The results from Pope et al. (2002) concerns the mortality hazard have been used in a linear relationship to calculate the loss of life years (YPLL) due to PM2.5 to be 8.6 month in the EU and 10.2 month in Germany. UBA build on Wichman (2003) who used the papers by Pope et al. with additional wrong conclusions as discussed by Greim et al. (2003). Enstrom (2017 and citations therein) conclusive reanalyzed the data and found that there was no significant relationship between PM2.5 and death. The literature related to specific PM types (e.g. coal dust) also shows responses only at high concentrations (> 4 mg m–3). The studies show that effects would be expected with any inhaled particle (Wyzga and Rohr 2015 and citations therein). The question must be answered why ambient PM at levels more than hundred times smaller and changes of PM levels being < 1% of the above clinical limit should result in detectable health effects.

The claim that PM2.5 causes premature deaths is implausible because no etiologic mechanism has ever been established and because it involves the lifetime inhalation of only about 5 g of particles that are less than 2.5 µm in diameter (Enstrom 2017). The PM2.5 mortality relationship has been further challenged because the small increased risk could be due to well-known epidemiological biases, such as, the ecological fallacy, inaccurate exposure measurements, and confounding variables like co-pollutants.
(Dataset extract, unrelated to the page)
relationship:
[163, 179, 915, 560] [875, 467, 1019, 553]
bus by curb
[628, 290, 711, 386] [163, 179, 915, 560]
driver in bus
Large discrepancies exist between workplace and ambient exposure limits. The permissible exposure limits (PEL) in the USA (OSHA) are (in mg m–3) 10 for respirable quartz, 2.4 for respirable fraction with less than 5% SiO2, 5 for total respirable fraction and 15 for total dust. In Germany, the limit (MAK) amounts 4 mg m–3 for the total respirable dust fraction and 1.5 mg m–3 for alveolar dust fraction. These values have been set up for 40 hours per week and 40 years working as maximum without expecting adverse health effects. It follows a long life maximally cumulative exposure of around 2500 g h m–3. For ambient PM (limit 40 µg m–3) it follows for 65 years life a maximally cumulative exposure of  only 24 g h m–3. Urban dust will presently have a potential of about 3 μg m–3 soot. A person would be exposured over 65 years with 1.7 g h m–3 of this sooty PM.